Data items:
------------------------------------

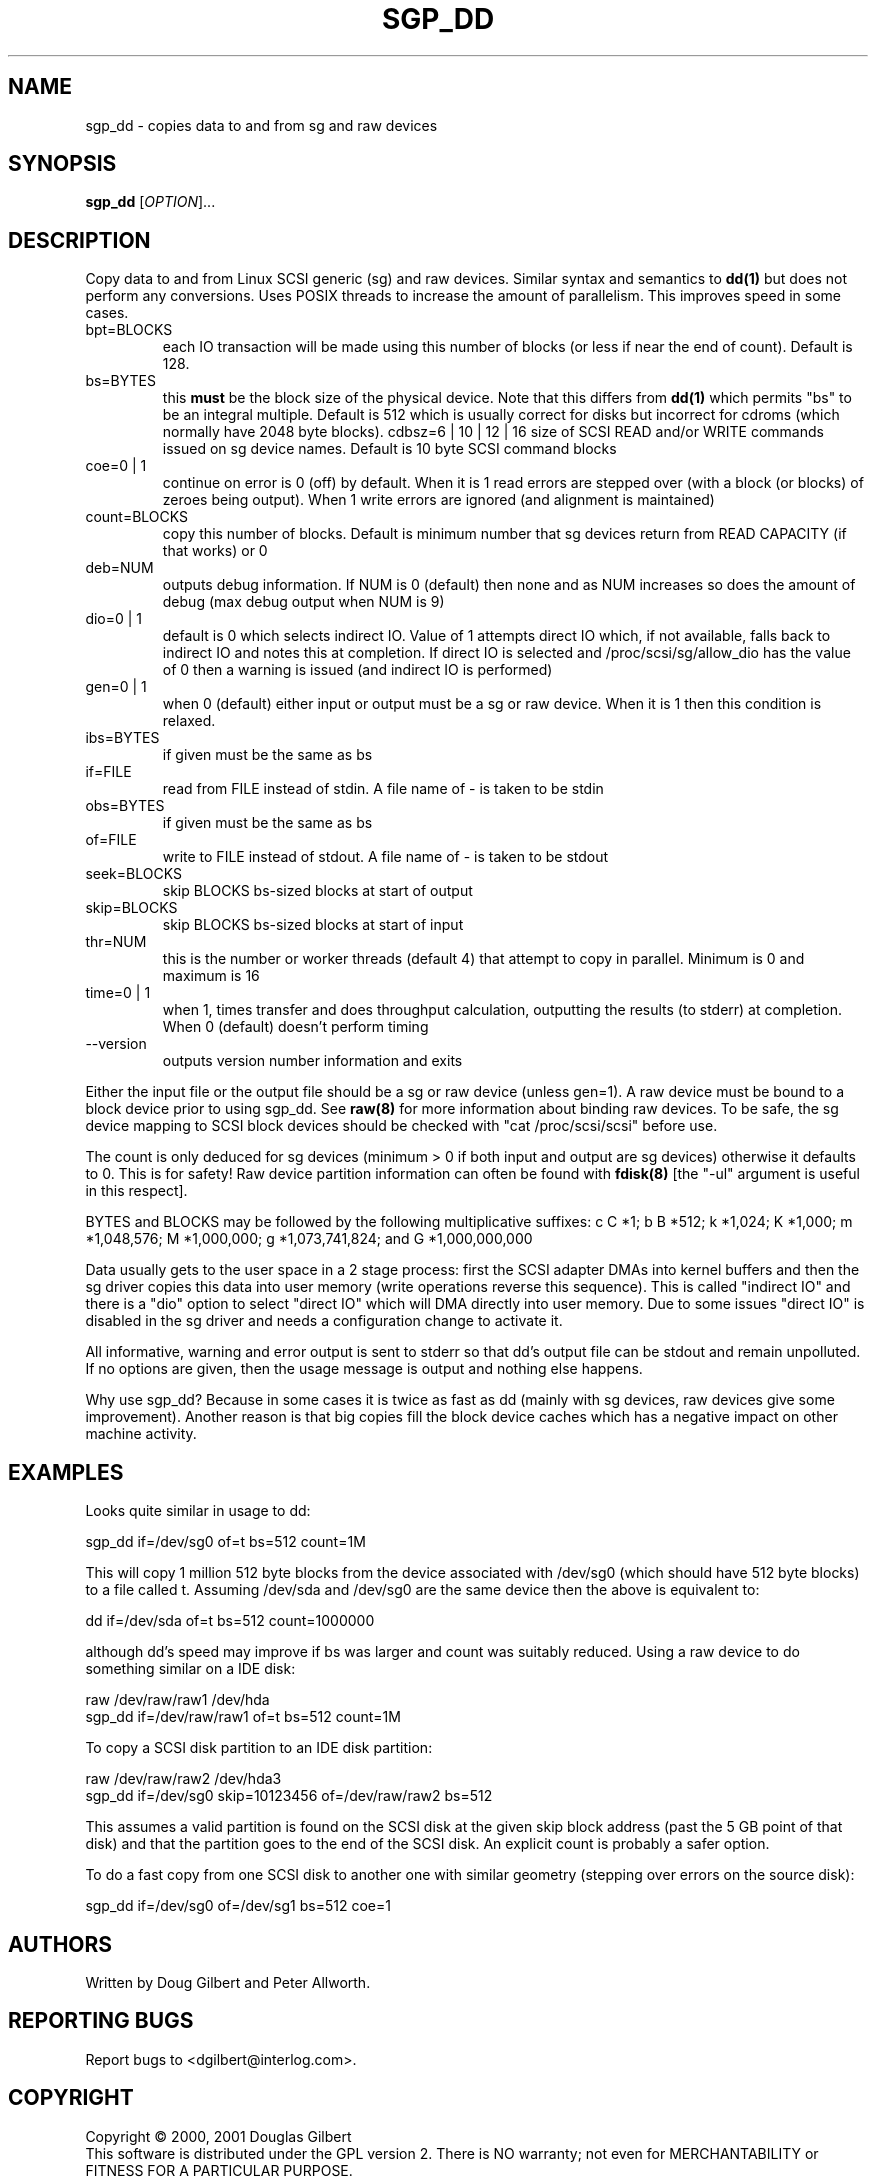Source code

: .TH SGP_DD "8" "February 2002" "sg3_utils-0.98" SG3_UTILS
.SH NAME
sgp_dd \- copies data to and from sg and raw devices
.SH SYNOPSIS
.B sgp_dd
[\fIOPTION\fR]...
.SH DESCRIPTION
.\" Add any additional description here
.PP
Copy data to and from Linux SCSI generic (sg) and raw devices. 
Similar syntax and semantics to 
.B dd(1) 
but does not perform any conversions. Uses POSIX threads to increase
the amount of parallelism. This improves speed in some cases.
.TP
bpt=BLOCKS
each IO transaction will be made using this number of blocks (or less if 
near the end of count). Default is 128.
.TP
bs=BYTES
this 
.B must 
be the block size of the physical device. Note that this differs from
.B dd(1) 
which permits "bs" to be an integral multiple. Default is 512 which 
is usually correct for disks but incorrect for cdroms (which normally
have 2048 byte blocks).
cdbsz=6 | 10 | 12 | 16
size of SCSI READ and/or WRITE commands issued on sg device names.
Default is 10 byte SCSI command blocks
.TP
coe=0 | 1
continue on error is 0 (off) by default. When it is 1 read errors
are stepped over (with a block (or blocks) of zeroes being output).
When 1 write errors are ignored (and alignment is maintained)
.TP
count=BLOCKS
copy this number of blocks. Default is minimum number that sg devices
return from READ CAPACITY (if that works) or 0
.TP
deb=NUM
outputs debug information. If NUM is 0 (default) then none and as NUM
increases so does the amount of debug (max debug output when NUM is 9)
.TP
dio=0 | 1
default is 0 which selects indirect IO. Value of 1 attempts direct
IO which, if not available, falls back to indirect IO and notes this
at completion. If direct IO is selected and /proc/scsi/sg/allow_dio
has the value of 0 then a warning is issued (and indirect IO is performed)
.TP
gen=0 | 1
when 0 (default) either input or output must be a sg or raw device.
When it is 1 then this condition is relaxed.
.TP
ibs=BYTES
if given must be the same as bs
.TP
if=FILE
read from FILE instead of stdin. A file name of - is taken to be stdin
.TP
obs=BYTES
if given must be the same as bs
.TP
of=FILE
write to FILE instead of stdout. A file name of - is taken to be stdout
.TP
seek=BLOCKS
skip BLOCKS bs-sized blocks at start of output
.TP
skip=BLOCKS
skip BLOCKS bs-sized blocks at start of input
.TP
thr=NUM
this is the number or worker threads (default 4) that attempt to
copy in parallel. Minimum is 0 and maximum is 16
.TP
time=0 | 1
when 1, times transfer and does throughput calculation, outputting the
results (to stderr) at completion. When 0 (default) doesn't perform timing
.TP
--version
outputs version number information and exits
.PP
Either the input file or the output file should be a sg or raw device
(unless gen=1).
A raw device must be bound to a block device prior to using sgp_dd.
See
.B raw(8)
for more information about binding raw devices. To be safe, the sg device
mapping to SCSI block devices should be checked with "cat /proc/scsi/scsi"
before use.
.PP
The count is only deduced for sg devices (minimum > 0 if both input and
output are sg devices) otherwise it defaults to 0. This is for safety!
Raw device partition information can often be found with
.B fdisk(8)
[the "-ul" argument is useful in this respect].
.PP
BYTES and BLOCKS may be followed by the following multiplicative suffixes:
c C *1; b B *512; k *1,024; K *1,000; m *1,048,576; M *1,000,000;
g *1,073,741,824; and G *1,000,000,000
.PP
Data usually gets to the user space in a 2 stage process: first the
SCSI adapter DMAs into kernel buffers and then the sg driver copies
this data into user memory (write operations reverse this sequence).
This is called "indirect IO" and there is a "dio" option to select
"direct IO" which will DMA directly into user memory. Due to some
issues "direct IO" is disabled in the sg driver and needs a
configuration change to activate it.
.PP
All informative, warning and error output is sent to stderr so that
dd's output file can be stdout and remain unpolluted. If no options
are given, then the usage message is output and nothing else happens.
.PP
Why use sgp_dd? Because in some cases it is twice as fast as dd
(mainly with sg devices, raw devices give some improvement).
Another reason is that big copies fill the block device caches
which has a negative impact on other machine activity.
.SH EXAMPLES
.PP
Looks quite similar in usage to dd:
.PP
   sgp_dd if=/dev/sg0 of=t bs=512 count=1M
.PP
This will copy 1 million 512 byte blocks from the device associated with
/dev/sg0 (which should have 512 byte blocks) to a file called t.
Assuming /dev/sda and /dev/sg0 are the same device then the above is
equivalent to:
.PP
   dd if=/dev/sda of=t bs=512 count=1000000
.PP
although dd's speed may improve if bs was larger and count was suitably
reduced. Using a raw device to do something similar on a IDE disk:
.PP
   raw /dev/raw/raw1 /dev/hda
.br
   sgp_dd if=/dev/raw/raw1 of=t bs=512 count=1M
.PP
To copy a SCSI disk partition to an IDE disk partition:
.PP
   raw /dev/raw/raw2 /dev/hda3
.br
   sgp_dd if=/dev/sg0 skip=10123456 of=/dev/raw/raw2 bs=512
.PP
This assumes a valid partition is found on the SCSI disk at the given
skip block address (past the 5 GB point of that disk) and that
the partition goes to the end of the SCSI disk. An explicit count
is probably a safer option.
.PP
To do a fast copy from one SCSI disk to another one with similar
geometry (stepping over errors on the source disk):
.PP
   sgp_dd if=/dev/sg0 of=/dev/sg1 bs=512 coe=1
.SH AUTHORS
Written by Doug Gilbert and Peter Allworth.
.SH "REPORTING BUGS"
Report bugs to <dgilbert@interlog.com>.
.SH COPYRIGHT
Copyright \(co 2000, 2001 Douglas Gilbert
.br
This software is distributed under the GPL version 2. There is NO
warranty; not even for MERCHANTABILITY or FITNESS FOR A PARTICULAR PURPOSE.
.SH "SEE ALSO"
A simpler, non-threaded version of this command called
.B sg_dd
is in the sg3_utils package. The lmbench package contains
.B lmdd
which is also interesting.
.B raw(8), dd(1)
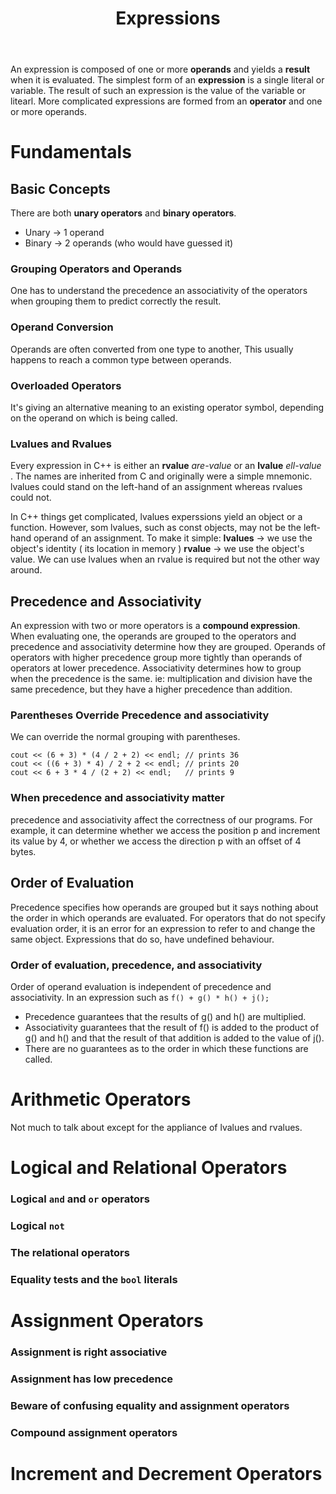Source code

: #+title: Expressions

An expression is composed of one or more *operands* and yields a *result* when
it is evaluated. The simplest form of an *expression* is a single literal or variable.
The result of such an expression is the value of the variable or litearl. More
complicated expressions are formed from an *operator* and one or more operands.

* Fundamentals
** Basic Concepts
There are both *unary operators* and *binary operators*.
- Unary  -> 1 operand
- Binary -> 2 operands (who would have guessed it)
*** Grouping Operators and Operands
One has to understand the precedence an associativity of the operators when grouping them to
predict correctly the result.
*** Operand Conversion
Operands are often converted from one type to another, This usually happens to reach a common
type between operands.
*** Overloaded Operators
It's giving an alternative meaning to an existing operator symbol, depending on the operand on
which is being called.
*** Lvalues and Rvalues
Every expression in C++ is either an *rvalue* /are-value/ or an *lvalue* /ell-value/ . The names are
inherited from C and originally were a simple mnemonic. lvalues could stand on the left-hand of an assignment whereas rvalues could not.

In C++ things get complicated, lvalues experssions yield an object or a function. However, som
lvalues, such as const objects, may not be the left-hand operand of an assignment.
To make it simple:
*lvalues* -> we use the object's identity ( its location in memory )
*rvalue*  -> we use the object's value.
We can use lvalues when an rvalue is required but not the other way around.

** Precedence and Associativity
An expression with two or more operators is a *compound expression*. When evaluating one, the
operands are grouped to the operators and precedence and associativity determine how they are grouped.
Operands of operators with higher precedence group more tightly than operands of operators at
lower precedence. Associativity determines how to group when the precedence is the same.
ie: multiplication and division have the same precedence, but they have a higher precedence
than addition.
*** Parentheses Override Precedence and associativity  
We can override the normal grouping with parentheses.
#+begin_src C++
  cout << (6 + 3) * (4 / 2 + 2) << endl; // prints 36
  cout << ((6 + 3) * 4) / 2 + 2 << endl; // prints 20
  cout << 6 + 3 * 4 / (2 + 2) << endl;   // prints 9
#+end_src 


*** When precedence and associativity matter
precedence and associativity affect the correctness of our programs. For example, it can
determine whether we access the position p and increment its value by 4, or whether we access
the direction p with an offset of 4 bytes.

** Order of Evaluation
Precedence specifies how operands are grouped but it says nothing about the order in which
operands are evaluated. For operators that do not specify evaluation order, it is an error for
an expression to refer to and change the same object. Expressions that do so, have undefined behaviour.
*** Order of evaluation, precedence, and associativity
Order of operand evaluation is independent of precedence and associativity. In an expression
such as =f() + g() * h() + j();=
- Precedence guarantees that the results of g() and h() are multiplied.
- Associativity guarantees that the result of f() is added to the product of g() and h() and
  that the result of that addition is added to the value of j().
- There are no guarantees as to the order in which these functions are called.
* Arithmetic Operators
Not much to talk about except for the appliance of lvalues and rvalues.
* Logical and Relational Operators

*** Logical =and= and =or= operators
*** Logical =not=
*** The relational operators
*** Equality tests and the =bool= literals
* Assignment Operators
*** Assignment is right associative
*** Assignment has low precedence
*** Beware of confusing equality and assignment operators
*** Compound assignment operators
* Increment and Decrement Operators

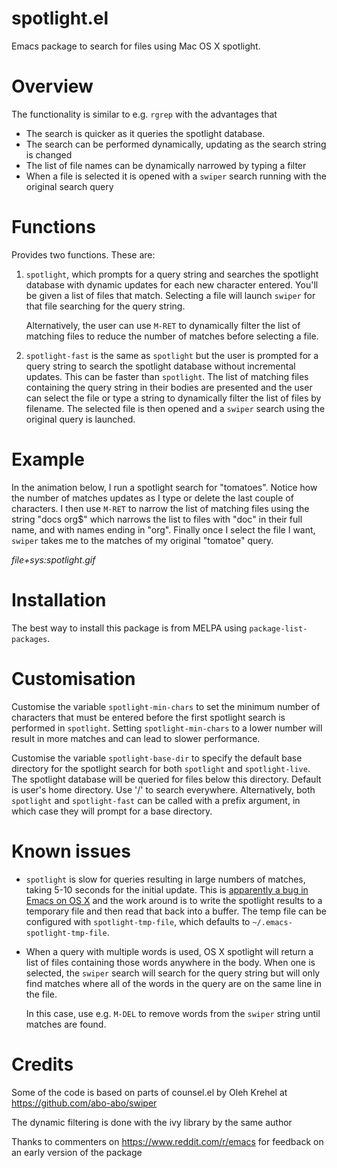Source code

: * spotlight.el
Emacs package to search for files using Mac OS X spotlight.

* Overview
The functionality is similar to e.g. ~rgrep~ with the advantages that

 - The search is quicker as it queries the spotlight database.
 - The search can be performed dynamically, updating as the search
   string is changed
 - The list of file names can be dynamically narrowed by typing a
   filter
 - When a file is selected it is opened with a ~swiper~ search running
   with the original search query

* Functions
Provides two functions. These are:

  1) ~spotlight~, which prompts for a query string and searches the
     spotlight database with dynamic updates for each new character
     entered. You'll be given a list of files that match. Selecting a
     file will launch ~swiper~ for that file searching for the query
     string.

     Alternatively, the user can use ~M-RET~ to dynamically filter the
     list of matching files to reduce the number of matches before
     selecting a file.

  2) ~spotlight-fast~ is the same as ~spotlight~ but the user is
     prompted for a query string to search the spotlight database
     without incremental updates. This can be faster than
     ~spotlight~. The list of matching files containing the query string
     in their bodies are presented and the user can select the file or
     type a string to dynamically filter the list of files by filename.
     The selected file is then opened and a ~swiper~ search using the
     original query is launched.

* Example
In the animation below, I run a spotlight search for "tomatoes".
Notice how the number of matches updates as I type or delete the last
couple of characters. I then use ~M-RET~ to narrow the list of matching
files using the string "docs org$" which narrows the list to files
with "doc" in their full name, and with names ending in "org". Finally
once I select the file I want, ~swiper~ takes me to the matches of my
original "tomatoe" query.

[[file+sys:spotlight.gif]]

* Installation
The best way to install this package is from MELPA using
~package-list-packages~.

* Customisation
Customise the variable ~spotlight-min-chars~ to set the minimum
number of characters that must be entered before the first
spotlight search is performed in ~spotlight~. Setting
~spotlight-min-chars~ to a lower number will result in more matches
and can lead to slower performance.

Customise the variable ~spotlight-base-dir~ to specify the default
base directory for the spotlight search for both ~spotlight~ and
~spotlight-live~. The spotlight database will be queried for files
below this directory. Default is user's home directory. Use '/' to
search everywhere. Alternatively, both ~spotlight~ and
~spotlight-fast~ can be called with a prefix argument, in which
case they will prompt for a base directory.

* Known issues
 - ~spotlight~ is slow for queries resulting in large numbers of
   matches, taking 5-10 seconds for the initial update.
   This is [[https://www.reddit.com/r/emacs/comments/3m97if/big_delays_when_running_a_shell_command/][apparently a bug in Emacs on OS X]] and the work around is to
   write the spotlight results to a temporary file and then read that
   back into a buffer. The temp file can be configured with
   ~spotlight-tmp-file~, which defaults to =~/.emacs-spotlight-tmp-file=.

 - When a query with multiple words is used, OS X spotlight will
   return a list of files containing those words anywhere in the body.
   When one is selected, the ~swiper~ search will search for the query
   string but will only find matches where all of the words in the
   query are on the same line in the file.

   In this case, use e.g. ~M-DEL~ to remove words from the ~swiper~
   string until matches are found.

* Planned improvements                                             :noexport:
 - Add customisable lists of file extensions to include or exclude
   from results.
 - Add customisable list of preferred order of file extensions used to
   sort the results.

* Credits

Some of the code is based on parts of counsel.el by Oleh Krehel
at https://github.com/abo-abo/swiper

The dynamic filtering is done with the ivy library by the same
author

Thanks to commenters on https://www.reddit.com/r/emacs for feedback
on an early version of the package
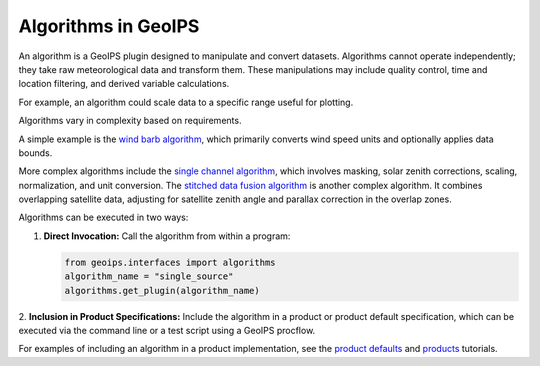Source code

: .. dropdown:: Distribution Statement

 | # # # This source code is protected under the license referenced at
 | # # # https://github.com/NRLMMD-GEOIPS.

.. _algorithm_functionality:

********************
Algorithms in GeoIPS
********************

An algorithm is a GeoIPS plugin designed to manipulate and convert datasets. Algorithms
cannot operate independently; they take raw meteorological data and transform them.
These manipulations may include quality control, time and location filtering, and
derived variable calculations.

For example, an algorithm could scale data to a specific range useful for plotting.

Algorithms vary in complexity based on requirements.

A simple example is the
`wind barb algorithm <https://github.com/NRLMMD-GEOIPS/geoips/blob/main/geoips/plugins/modules/algorithms/sfc_winds/windbarbs.py>`_,
which primarily converts wind speed units and optionally applies data bounds.

More complex algorithms include the
`single channel algorithm <https://github.com/NRLMMD-GEOIPS/geoips/blob/main/geoips/plugins/modules/algorithms/single_channel.py>`_,
which involves masking, solar zenith corrections, scaling, normalization, and unit conversion.
The `stitched data fusion algorithm <https://github.com/NRLMMD-GEOIPS/data_fusion/blob/main/data_fusion/plugins/modules/algorithms/stitched.py>`_
is another complex algorithm. It combines overlapping satellite data, adjusting for
satellite zenith angle and parallax correction in the overlap zones.

Algorithms can be executed in two ways:

1. **Direct Invocation:** Call the algorithm from within a program:

   .. code-block:: python

      from geoips.interfaces import algorithms
      algorithm_name = "single_source"
      algorithms.get_plugin(algorithm_name)

2. **Inclusion in Product Specifications:** Include the algorithm in a product or
product default specification, which can be executed via the command line or a test
script using a GeoIPS procflow.

For examples of including an algorithm in a product implementation, see the
`product defaults <https://github.com/NRLMMD-GEOIPS/geoips/blob/main/docs/source/userguide/plugin_development/product_default.rst>`_
and
`products <https://github.com/NRLMMD-GEOIPS/geoips/blob/main/docs/source/userguide/plugin_development/product.rst>`_
tutorials.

------------------------------------

Taking the entries above, write out exactly each line from the one holding "file will launch" to the one holding "2) ~spotlight-fast~ is", both included, and stop there.

     file will launch ~swiper~ for that file searching for the query
     string.

     Alternatively, the user can use ~M-RET~ to dynamically filter the
     list of matching files to reduce the number of matches before
     selecting a file.

  2) ~spotlight-fast~ is the same as ~spotlight~ but the user is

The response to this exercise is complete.